Problems to work on
- 1) According to the article header, when was the paper accepted?
- 2) Condense the article header's paragraph that begins "1Rotman Research Institute at Baycrest" into a numbered list of the affiliations and their addresses.

Supplied text
Mindfulness meditation training alters cortical representations of interoceptive attention
Norman A. S. Farb1,
Zindel V. Segal2,3 and
Adam K. Anderson1,4
+ Author Affiliations
1Rotman Research Institute at Baycrest, 3560 Bathurst St, Toronto, ON, Canada M6A 2E1, 2Department of Psychiatry, University of Toronto, 250 College St, Toronto, ON, Canada M5T 1R8, 3Centre for Addiction and Mental Health, 250 College St, Toronto, ON, Canada M5T 1R8 and 4Department of Psychology, University of Toronto, 100 St George Street, Toronto, ON, Canada M5S 3G3
Correspondence should be addressed to Norman A. S. Farb, Rotman Research Institute at Baycrest, 3560 Bathurst Street, Toronto, ON, Canada M6A 2E1. E-mail: [email protected]
Received August 16, 2011.
Accepted June 2, 2012.

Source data

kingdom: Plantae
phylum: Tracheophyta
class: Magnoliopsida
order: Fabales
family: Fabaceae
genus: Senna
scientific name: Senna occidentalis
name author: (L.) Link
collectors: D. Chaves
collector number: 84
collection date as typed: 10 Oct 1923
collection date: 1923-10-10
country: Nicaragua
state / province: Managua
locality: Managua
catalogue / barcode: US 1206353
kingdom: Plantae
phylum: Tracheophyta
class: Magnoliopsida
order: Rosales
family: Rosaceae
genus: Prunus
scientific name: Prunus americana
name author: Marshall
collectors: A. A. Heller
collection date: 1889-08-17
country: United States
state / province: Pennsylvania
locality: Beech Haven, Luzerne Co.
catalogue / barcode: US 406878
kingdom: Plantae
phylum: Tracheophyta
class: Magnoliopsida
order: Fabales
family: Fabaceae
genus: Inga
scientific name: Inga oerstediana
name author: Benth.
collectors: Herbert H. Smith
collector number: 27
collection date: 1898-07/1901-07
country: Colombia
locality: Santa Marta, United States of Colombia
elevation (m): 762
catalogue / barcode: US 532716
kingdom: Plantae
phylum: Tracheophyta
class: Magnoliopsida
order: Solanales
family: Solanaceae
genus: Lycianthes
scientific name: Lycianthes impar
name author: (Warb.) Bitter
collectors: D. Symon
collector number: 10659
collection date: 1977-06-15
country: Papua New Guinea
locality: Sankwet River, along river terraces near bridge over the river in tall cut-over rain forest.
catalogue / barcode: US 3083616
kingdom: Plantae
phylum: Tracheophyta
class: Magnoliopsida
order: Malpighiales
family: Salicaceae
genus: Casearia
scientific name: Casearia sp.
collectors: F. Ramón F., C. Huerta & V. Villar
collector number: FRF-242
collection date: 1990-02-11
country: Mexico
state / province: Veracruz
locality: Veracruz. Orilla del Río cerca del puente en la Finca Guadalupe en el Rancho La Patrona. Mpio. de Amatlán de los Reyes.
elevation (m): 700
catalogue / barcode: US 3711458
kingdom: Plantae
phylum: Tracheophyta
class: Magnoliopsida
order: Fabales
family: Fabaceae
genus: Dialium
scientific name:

Task solutions
- 1) June 2, 2012.

- 2)
All in Toronto, ON, Canada:
1. Rotman Research Institute at Baycrest, 3560 Bathurst St, M6A 2E1
2. Department of Psychiatry, University of Toronto, 250 College St, M5T 1R8
3. Centre for Addiction and Mental Health, 250 College St, M5T 1R8
4. Department of Psychology, University of Toronto, 100 St George Street, M5S 3G3